U-Haul in front of your

friend’s house and your stomach

feels sick and you cry all the way

to your front door and miss the

rainbow the kids pointed out in the

sky and the tears wash away the

ink, carry words away in a river

and drown them before you can

fish them out and then when you finally

think you will be able to sleep and forget

you close your eyes and the poetry finds you.

 

 

 

I found this poem, “Found Poetry,”  tucked into an old day planner in a box in the garage.  All of these things happened to me in a very short span a long time ago, when my children were young and my life was hectic, when the only time I could read and write poetry was after everyone was asleep.  Upon reading this poem, the memories of our time living on Ward Circle swirl around me.   Finding it is like finding lost treasure– because with it, the Suzannah of the past, who spent her days taking care of children who were 5, 4, 3, and an infant, speaks to me now and says, You were paying attention.   

1 reply »

  1. I have so much writing in my computer from the days the kids were younger.
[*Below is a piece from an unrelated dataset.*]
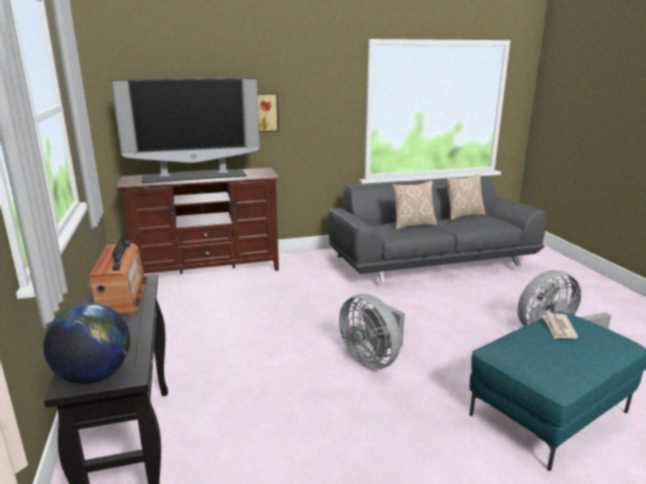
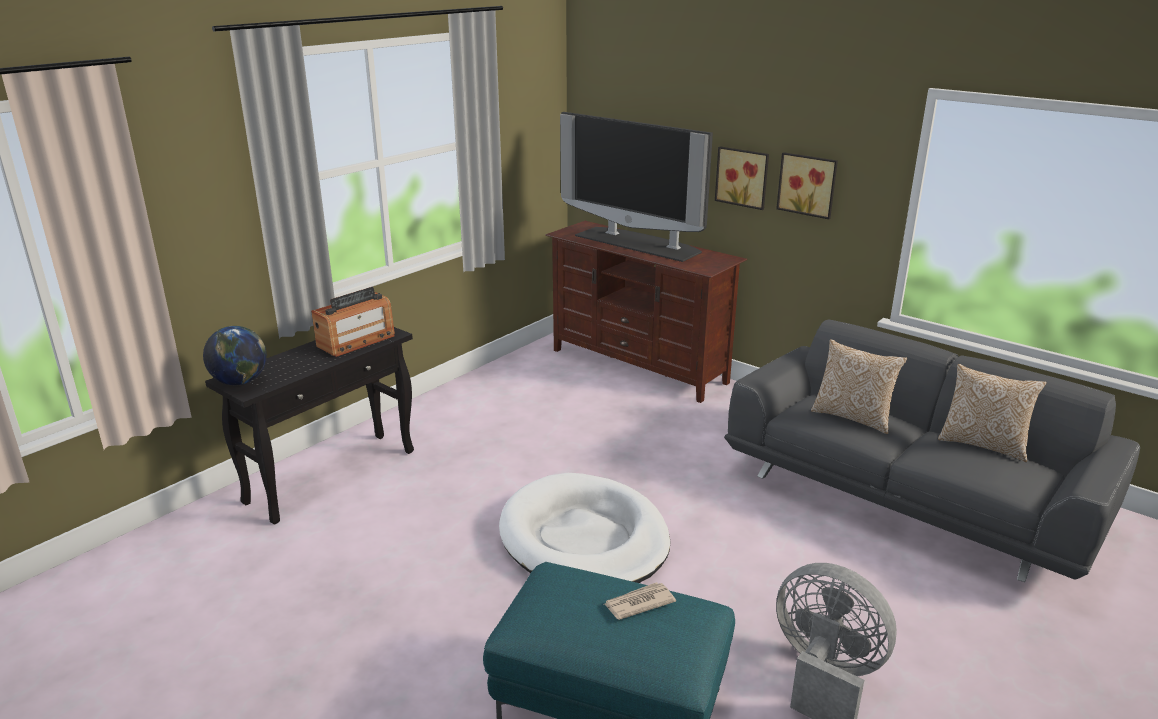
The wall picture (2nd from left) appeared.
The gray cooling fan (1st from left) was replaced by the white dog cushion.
When I look back I’m amazed I wrote anything at all, and I honestly can’t remember writing any of it. Some of it even cuts off mid-sentence and, from the date, I know when I wrote it, so I know how old the kids were, but I can’t remember exactly what called me away, or what I was going to write next. It’s great to find those artifacts, but sometimes I’m just so sad about the lost potential. Then I see my daughter in her homecoming dress and I think . . . the potential wasn’t lost, it’s focus just shifted. And that’s okay.